Stored data:
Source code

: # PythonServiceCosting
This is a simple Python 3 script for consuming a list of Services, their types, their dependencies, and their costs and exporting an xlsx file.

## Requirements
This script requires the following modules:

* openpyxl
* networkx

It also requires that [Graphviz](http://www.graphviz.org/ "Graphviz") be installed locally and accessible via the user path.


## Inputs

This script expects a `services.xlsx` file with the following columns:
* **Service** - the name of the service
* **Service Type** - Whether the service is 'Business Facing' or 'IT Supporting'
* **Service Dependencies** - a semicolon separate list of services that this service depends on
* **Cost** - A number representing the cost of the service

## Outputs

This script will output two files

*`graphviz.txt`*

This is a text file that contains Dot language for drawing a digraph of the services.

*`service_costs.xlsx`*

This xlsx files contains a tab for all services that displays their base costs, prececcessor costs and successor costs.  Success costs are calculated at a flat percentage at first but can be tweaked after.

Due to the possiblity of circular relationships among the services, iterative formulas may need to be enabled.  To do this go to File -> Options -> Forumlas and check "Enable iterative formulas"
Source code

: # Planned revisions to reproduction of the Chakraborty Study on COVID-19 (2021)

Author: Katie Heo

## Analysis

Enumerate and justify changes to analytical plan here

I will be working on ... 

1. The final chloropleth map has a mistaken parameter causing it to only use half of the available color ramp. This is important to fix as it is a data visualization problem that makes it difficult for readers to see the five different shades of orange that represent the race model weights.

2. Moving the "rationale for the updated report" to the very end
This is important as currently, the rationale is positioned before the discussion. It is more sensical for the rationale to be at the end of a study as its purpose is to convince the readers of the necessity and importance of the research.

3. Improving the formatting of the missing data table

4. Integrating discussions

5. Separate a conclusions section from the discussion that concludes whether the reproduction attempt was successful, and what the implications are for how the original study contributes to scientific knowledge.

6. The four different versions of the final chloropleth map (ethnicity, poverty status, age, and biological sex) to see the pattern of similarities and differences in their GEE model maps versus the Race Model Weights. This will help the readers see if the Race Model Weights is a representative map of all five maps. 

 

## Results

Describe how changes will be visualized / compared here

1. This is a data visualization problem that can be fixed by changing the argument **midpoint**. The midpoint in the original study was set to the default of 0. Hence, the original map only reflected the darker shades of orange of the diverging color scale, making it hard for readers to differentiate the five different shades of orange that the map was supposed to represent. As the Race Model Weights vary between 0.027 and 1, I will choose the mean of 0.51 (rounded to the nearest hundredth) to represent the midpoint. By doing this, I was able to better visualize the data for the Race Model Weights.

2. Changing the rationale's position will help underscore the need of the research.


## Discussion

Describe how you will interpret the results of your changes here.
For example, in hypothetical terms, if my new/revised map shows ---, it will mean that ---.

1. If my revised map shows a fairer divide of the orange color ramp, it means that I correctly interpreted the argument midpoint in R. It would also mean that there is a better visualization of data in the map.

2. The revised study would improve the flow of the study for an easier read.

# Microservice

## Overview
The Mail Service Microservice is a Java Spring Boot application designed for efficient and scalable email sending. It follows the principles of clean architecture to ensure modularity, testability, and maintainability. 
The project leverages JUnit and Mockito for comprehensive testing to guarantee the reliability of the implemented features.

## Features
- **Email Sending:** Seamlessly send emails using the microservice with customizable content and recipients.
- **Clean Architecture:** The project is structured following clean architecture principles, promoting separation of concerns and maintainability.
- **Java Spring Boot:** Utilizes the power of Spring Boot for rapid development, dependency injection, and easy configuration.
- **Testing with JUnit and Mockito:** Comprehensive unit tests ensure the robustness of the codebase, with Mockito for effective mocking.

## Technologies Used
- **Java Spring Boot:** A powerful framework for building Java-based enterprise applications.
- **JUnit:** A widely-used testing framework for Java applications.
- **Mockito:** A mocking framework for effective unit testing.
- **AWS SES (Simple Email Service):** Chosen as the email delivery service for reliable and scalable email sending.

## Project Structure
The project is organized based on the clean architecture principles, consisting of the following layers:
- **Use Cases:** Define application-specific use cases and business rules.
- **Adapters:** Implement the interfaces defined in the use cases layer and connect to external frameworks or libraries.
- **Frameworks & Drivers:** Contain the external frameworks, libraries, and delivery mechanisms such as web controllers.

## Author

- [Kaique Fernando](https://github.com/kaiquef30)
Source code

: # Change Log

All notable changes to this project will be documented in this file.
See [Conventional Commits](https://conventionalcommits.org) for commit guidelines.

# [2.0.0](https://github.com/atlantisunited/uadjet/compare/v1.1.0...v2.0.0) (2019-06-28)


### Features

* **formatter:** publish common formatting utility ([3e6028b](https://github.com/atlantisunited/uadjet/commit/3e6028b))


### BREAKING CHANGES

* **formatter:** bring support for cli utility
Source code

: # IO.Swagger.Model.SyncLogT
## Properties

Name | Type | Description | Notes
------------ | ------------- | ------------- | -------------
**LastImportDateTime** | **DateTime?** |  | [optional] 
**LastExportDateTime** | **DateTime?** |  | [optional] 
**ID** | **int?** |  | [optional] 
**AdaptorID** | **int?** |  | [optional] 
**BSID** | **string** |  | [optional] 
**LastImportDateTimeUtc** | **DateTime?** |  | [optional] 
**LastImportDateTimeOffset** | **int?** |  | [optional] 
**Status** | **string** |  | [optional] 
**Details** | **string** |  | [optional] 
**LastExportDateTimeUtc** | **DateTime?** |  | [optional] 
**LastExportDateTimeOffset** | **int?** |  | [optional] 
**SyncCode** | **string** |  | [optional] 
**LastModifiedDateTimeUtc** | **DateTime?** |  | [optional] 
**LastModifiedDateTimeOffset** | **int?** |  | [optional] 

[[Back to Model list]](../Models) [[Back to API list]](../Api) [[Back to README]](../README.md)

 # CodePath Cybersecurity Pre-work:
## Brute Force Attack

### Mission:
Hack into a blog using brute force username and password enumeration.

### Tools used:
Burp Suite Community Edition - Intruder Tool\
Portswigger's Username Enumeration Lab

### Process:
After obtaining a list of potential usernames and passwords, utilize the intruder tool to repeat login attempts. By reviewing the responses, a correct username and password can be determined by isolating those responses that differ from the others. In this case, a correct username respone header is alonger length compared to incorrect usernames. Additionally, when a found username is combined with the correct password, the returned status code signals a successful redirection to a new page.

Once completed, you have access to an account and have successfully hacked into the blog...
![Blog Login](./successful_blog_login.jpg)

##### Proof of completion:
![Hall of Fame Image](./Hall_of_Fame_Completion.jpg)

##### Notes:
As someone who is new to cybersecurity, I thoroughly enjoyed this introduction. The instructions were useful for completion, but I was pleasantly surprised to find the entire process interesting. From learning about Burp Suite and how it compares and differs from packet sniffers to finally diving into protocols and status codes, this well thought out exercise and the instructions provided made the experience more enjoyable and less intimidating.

What the task requires: The response should be an exact copy of all the records above.

Written response:
Source code

: # PythonServiceCosting
This is a simple Python 3 script for consuming a list of Services, their types, their dependencies, and their costs and exporting an xlsx file.

## Requirements
This script requires the following modules:

* openpyxl
* networkx

It also requires that [Graphviz](http://www.graphviz.org/ "Graphviz") be installed locally and accessible via the user path.


## Inputs

This script expects a `services.xlsx` file with the following columns:
* **Service** - the name of the service
* **Service Type** - Whether the service is 'Business Facing' or 'IT Supporting'
* **Service Dependencies** - a semicolon separate list of services that this service depends on
* **Cost** - A number representing the cost of the service

## Outputs

This script will output two files

*`graphviz.txt`*

This is a text file that contains Dot language for drawing a digraph of the services.

*`service_costs.xlsx`*

This xlsx files contains a tab for all services that displays their base costs, prececcessor costs and successor costs.  Success costs are calculated at a flat percentage at first but can be tweaked after.

Due to the possiblity of circular relationships among the services, iterative formulas may need to be enabled.  To do this go to File -> Options -> Forumlas and check "Enable iterative formulas"
Source code

: # Planned revisions to reproduction of the Chakraborty Study on COVID-19 (2021)

Author: Katie Heo

## Analysis

Enumerate and justify changes to analytical plan here

I will be working on ... 

1. The final chloropleth map has a mistaken parameter causing it to only use half of the available color ramp. This is important to fix as it is a data visualization problem that makes it difficult for readers to see the five different shades of orange that represent the race model weights.

2. Moving the "rationale for the updated report" to the very end
This is important as currently, the rationale is positioned before the discussion. It is more sensical for the rationale to be at the end of a study as its purpose is to convince the readers of the necessity and importance of the research.

3. Improving the formatting of the missing data table

4. Integrating discussions

5. Separate a conclusions section from the discussion that concludes whether the reproduction attempt was successful, and what the implications are for how the original study contributes to scientific knowledge.

6. The four different versions of the final chloropleth map (ethnicity, poverty status, age, and biological sex) to see the pattern of similarities and differences in their GEE model maps versus the Race Model Weights. This will help the readers see if the Race Model Weights is a representative map of all five maps. 

 

## Results

Describe how changes will be visualized / compared here

1. This is a data visualization problem that can be fixed by changing the argument **midpoint**. The midpoint in the original study was set to the default of 0. Hence, the original map only reflected the darker shades of orange of the diverging color scale, making it hard for readers to differentiate the five different shades of orange that the map was supposed to represent. As the Race Model Weights vary between 0.027 and 1, I will choose the mean of 0.51 (rounded to the nearest hundredth) to represent the midpoint. By doing this, I was able to better visualize the data for the Race Model Weights.

2. Changing the rationale's position will help underscore the need of the research.


## Discussion

Describe how you will interpret the results of your changes here.
For example, in hypothetical terms, if my new/revised map shows ---, it will mean that ---.

1. If my revised map shows a fairer divide of the orange color ramp, it means that I correctly interpreted the argument midpoint in R. It would also mean that there is a better visualization of data in the map.

2. The revised study would improve the flow of the study for an easier read.

# Microservice

## Overview
The Mail Service Microservice is a Java Spring Boot application designed for efficient and scalable email sending. It follows the principles of clean architecture to ensure modularity, testability, and maintainability. 
The project leverages JUnit and Mockito for comprehensive testing to guarantee the reliability of the implemented features.

## Features
- **Email Sending:** Seamlessly send emails using the microservice with customizable content and recipients.
- **Clean Architecture:** The project is structured following clean architecture principles, promoting separation of concerns and maintainability.
- **Java Spring Boot:** Utilizes the power of Spring Boot for rapid development, dependency injection, and easy configuration.
- **Testing with JUnit and Mockito:** Comprehensive unit tests ensure the robustness of the codebase, with Mockito for effective mocking.

## Technologies Used
- **Java Spring Boot:** A powerful framework for building Java-based enterprise applications.
- **JUnit:** A widely-used testing framework for Java applications.
- **Mockito:** A mocking framework for effective unit testing.
- **AWS SES (Simple Email Service):** Chosen as the email delivery service for reliable and scalable email sending.

## Project Structure
The project is organized based on the clean architecture principles, consisting of the following layers:
- **Use Cases:** Define application-specific use cases and business rules.
- **Adapters:** Implement the interfaces defined in the use cases layer and connect to external frameworks or libraries.
- **Frameworks & Drivers:** Contain the external frameworks, libraries, and delivery mechanisms such as web controllers.

## Author

- [Kaique Fernando](https://github.com/kaiquef30)
Source code

: # Change Log

All notable changes to this project will be documented in this file.
See [Conventional Commits](https://conventionalcommits.org) for commit guidelines.

# [2.0.0](https://github.com/atlantisunited/uadjet/compare/v1.1.0...v2.0.0) (2019-06-28)


### Features

* **formatter:** publish common formatting utility ([3e6028b](https://github.com/atlantisunited/uadjet/commit/3e6028b))


### BREAKING CHANGES

* **formatter:** bring support for cli utility
Source code

: # IO.Swagger.Model.SyncLogT
## Properties

Name | Type | Description | Notes
------------ | ------------- | ------------- | -------------
**LastImportDateTime** | **DateTime?** |  | [optional] 
**LastExportDateTime** | **DateTime?** |  | [optional] 
**ID** | **int?** |  | [optional] 
**AdaptorID** | **int?** |  | [optional] 
**BSID** | **string** |  | [optional] 
**LastImportDateTimeUtc** | **DateTime?** |  | [optional] 
**LastImportDateTimeOffset** | **int?** |  | [optional] 
**Status** | **string** |  | [optional] 
**Details** | **string** |  | [optional] 
**LastExportDateTimeUtc** | **DateTime?** |  | [optional] 
**LastExportDateTimeOffset** | **int?** |  | [optional] 
**SyncCode** | **string** |  | [optional] 
**LastModifiedDateTimeUtc** | **DateTime?** |  | [optional] 
**LastModifiedDateTimeOffset** | **int?** |  | [optional] 

[[Back to Model list]](../Models) [[Back to API list]](../Api) [[Back to README]](../README.md)

 # CodePath Cybersecurity Pre-work:
## Brute Force Attack

### Mission:
Hack into a blog using brute force username and password enumeration.

### Tools used:
Burp Suite Community Edition - Intruder Tool\
Portswigger's Username Enumeration Lab

### Process:
After obtaining a list of potential usernames and passwords, utilize the intruder tool to repeat login attempts. By reviewing the responses, a correct username and password can be determined by isolating those responses that differ from the others. In this case, a correct username respone header is alonger length compared to incorrect usernames. Additionally, when a found username is combined with the correct password, the returned status code signals a successful redirection to a new page.

Once completed, you have access to an account and have successfully hacked into the blog...
![Blog Login](./successful_blog_login.jpg)

##### Proof of completion:
![Hall of Fame Image](./Hall_of_Fame_Completion.jpg)

##### Notes:
As someone who is new to cybersecurity, I thoroughly enjoyed this introduction. The instructions were useful for completion, but I was pleasantly surprised to find the entire process interesting. From learning about Burp Suite and how it compares and differs from packet sniffers to finally diving into protocols and status codes, this well thought out exercise and the instructions provided made the experience more enjoyable and less intimidating.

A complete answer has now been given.